*** Opening of Information ***

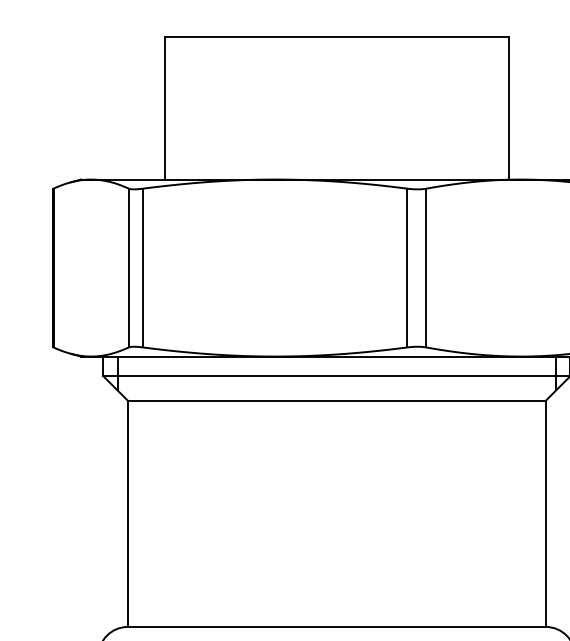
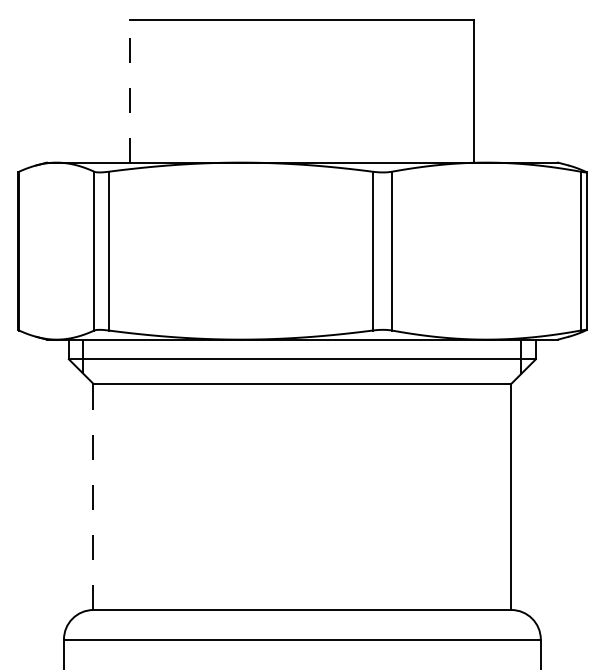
line: (164, 107) -> (130, 90), solid -> dashed
line: (127, 513) -> (93, 496), solid -> dashed

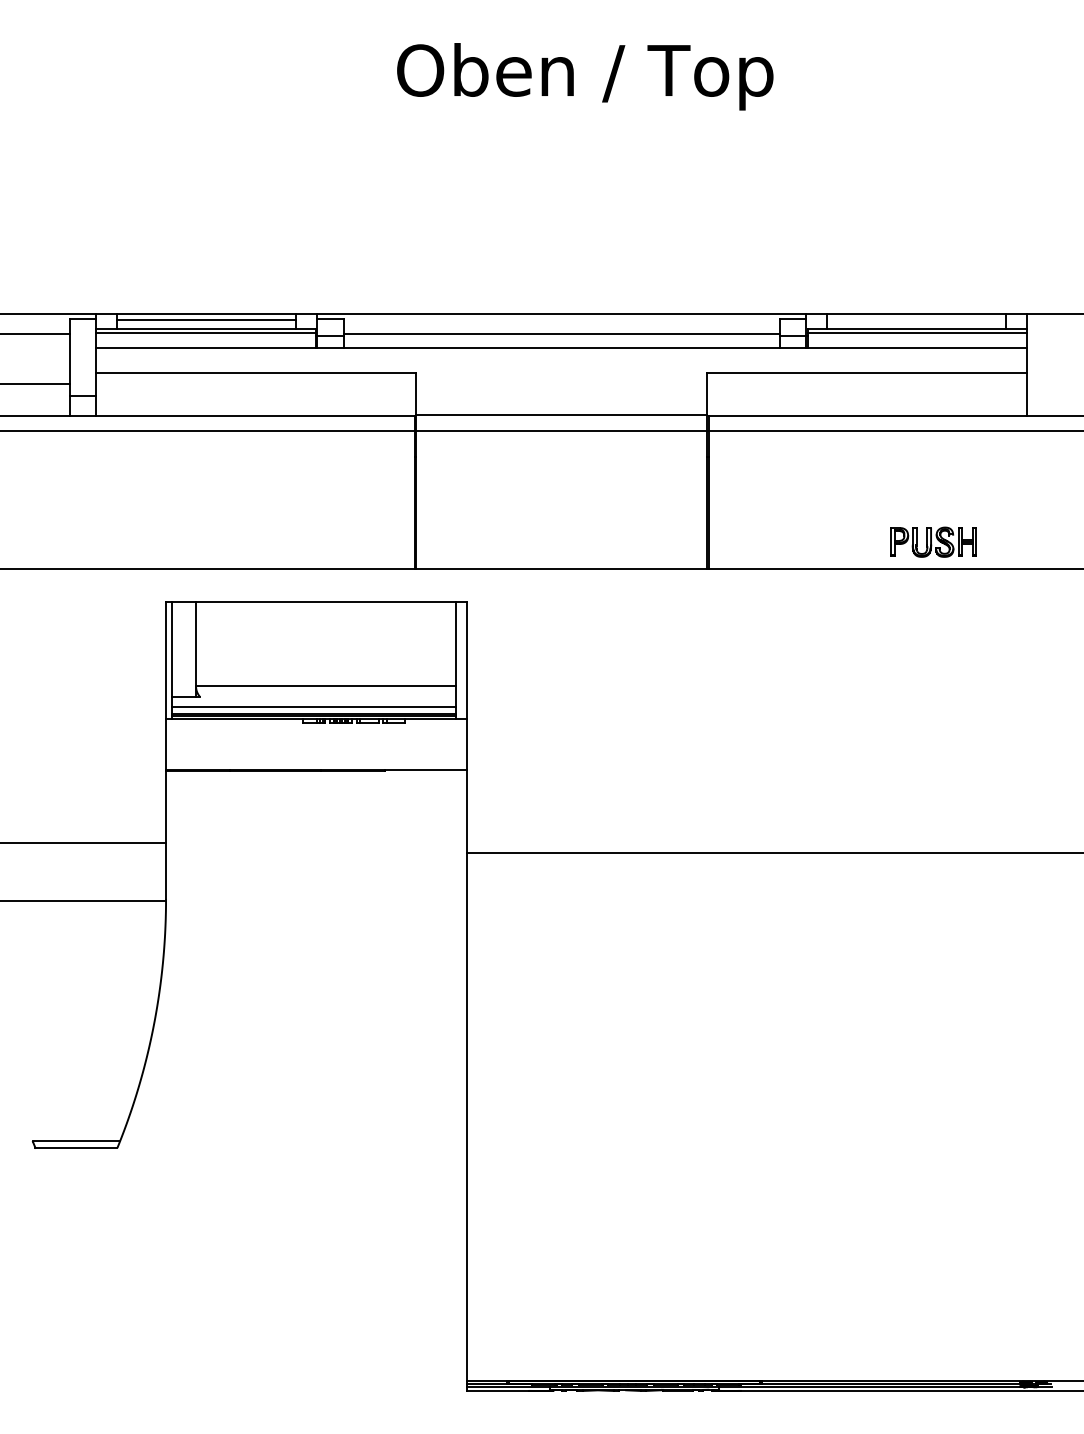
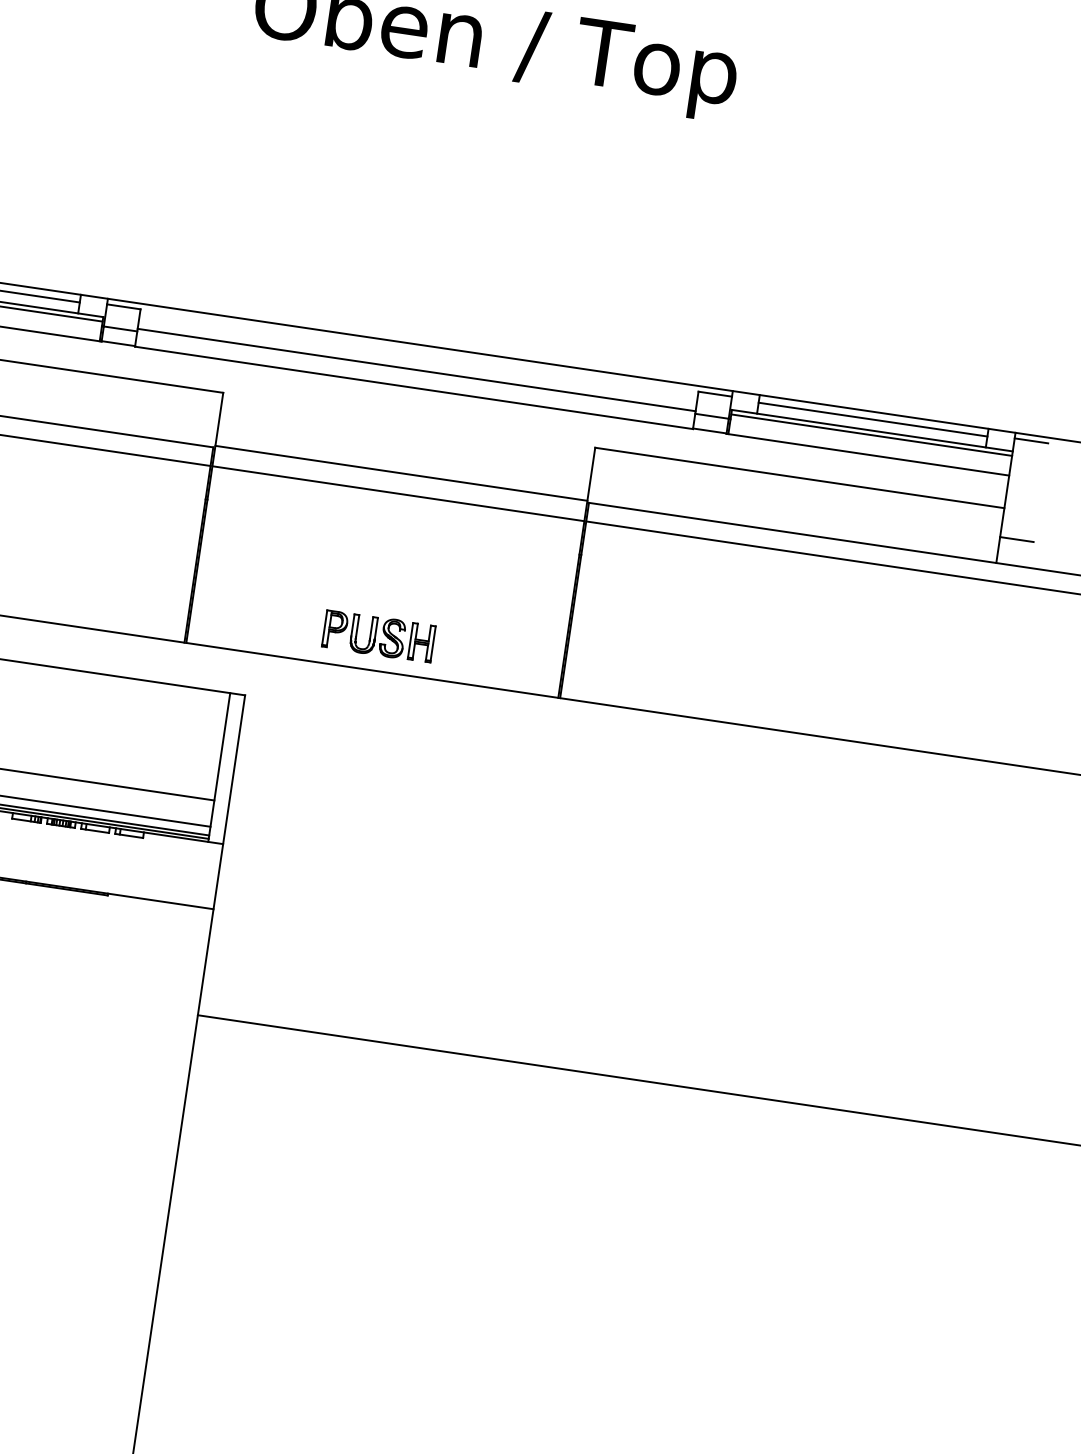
line: (1040, 318) -> (1031, 440), added
line: (916, 320) -> (872, 419), added
line: (1040, 396) -> (1017, 540), added
part: (933, 541) -> (378, 635), moved

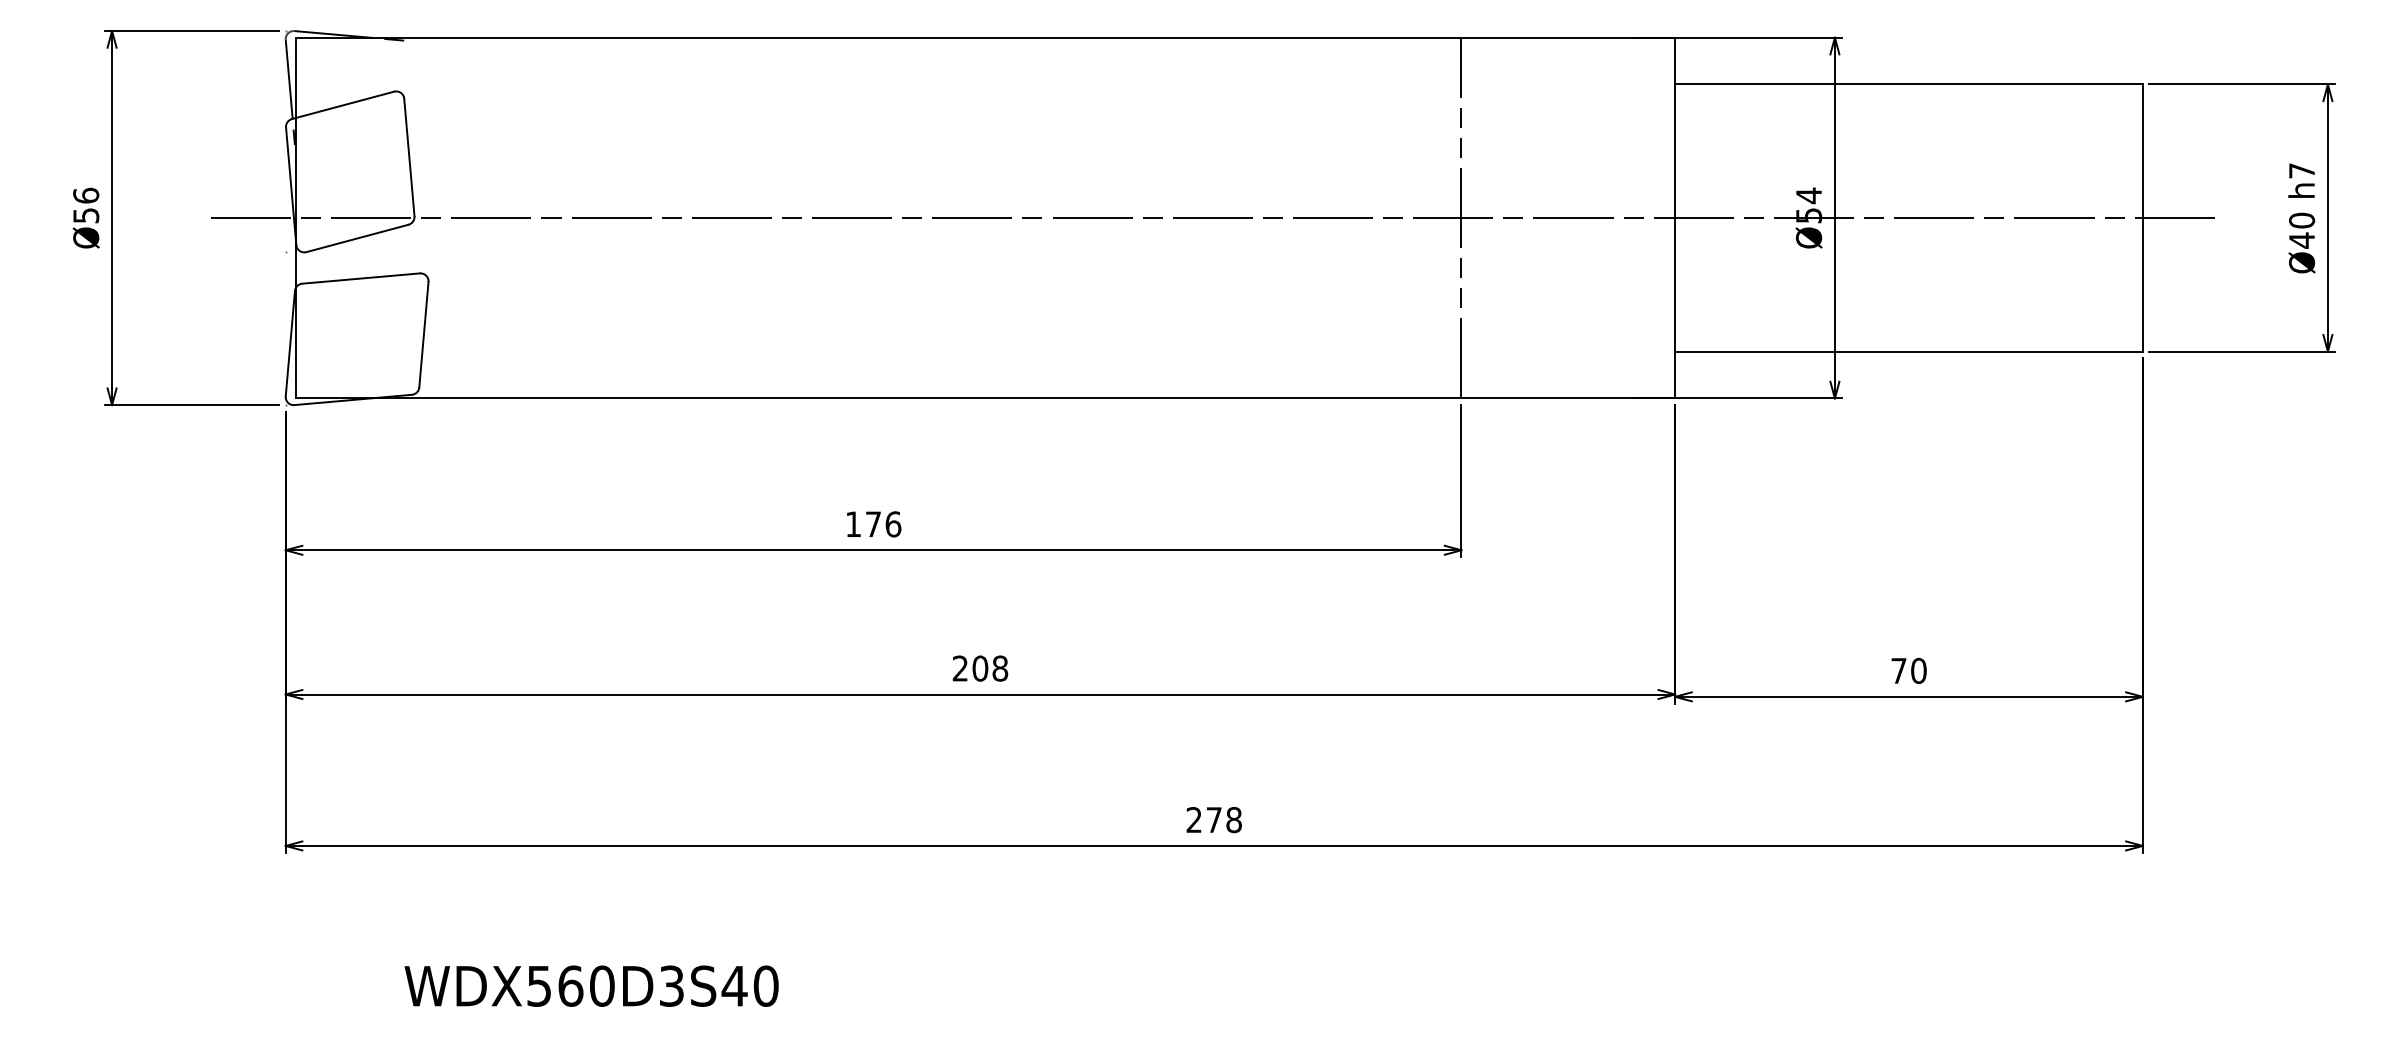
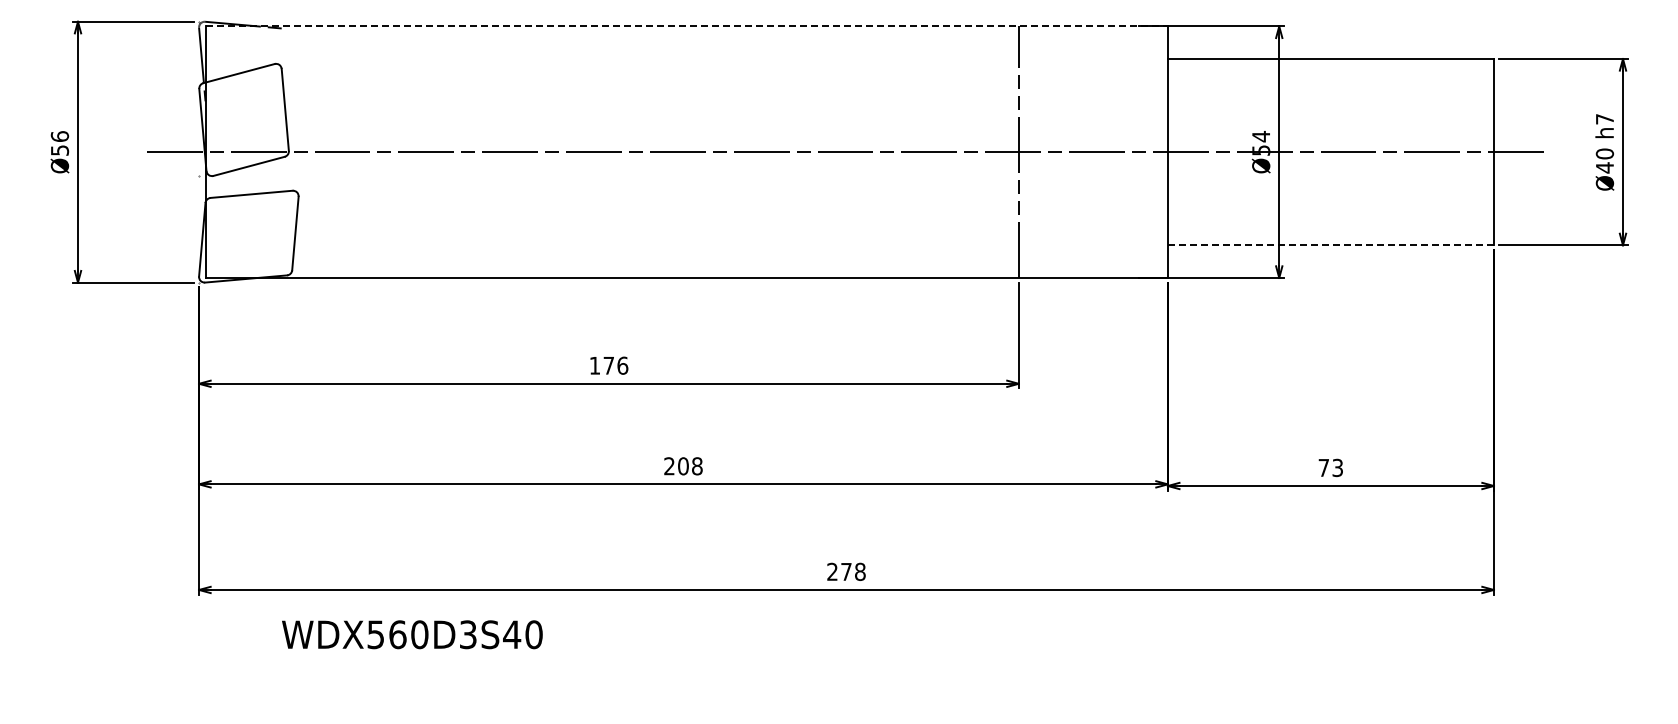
line: (984, 37) -> (686, 26), solid -> dashed
line: (1909, 351) -> (1331, 245), solid -> dashed
text: (1918, 670) -> (1337, 467), 70 -> 73
text: (591, 985) -> (412, 634), moved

*** Close of Information ***

__Exercise prompt__
Quote the entries in full. Any image among them is to be omitted from the copy.

__Answer__
line: (164, 107) -> (130, 90), solid -> dashed
line: (127, 513) -> (93, 496), solid -> dashed

line: (1040, 318) -> (1031, 440), added
line: (916, 320) -> (872, 419), added
line: (1040, 396) -> (1017, 540), added
part: (933, 541) -> (378, 635), moved

line: (984, 37) -> (686, 26), solid -> dashed
line: (1909, 351) -> (1331, 245), solid -> dashed
text: (1918, 670) -> (1337, 467), 70 -> 73
text: (591, 985) -> (412, 634), moved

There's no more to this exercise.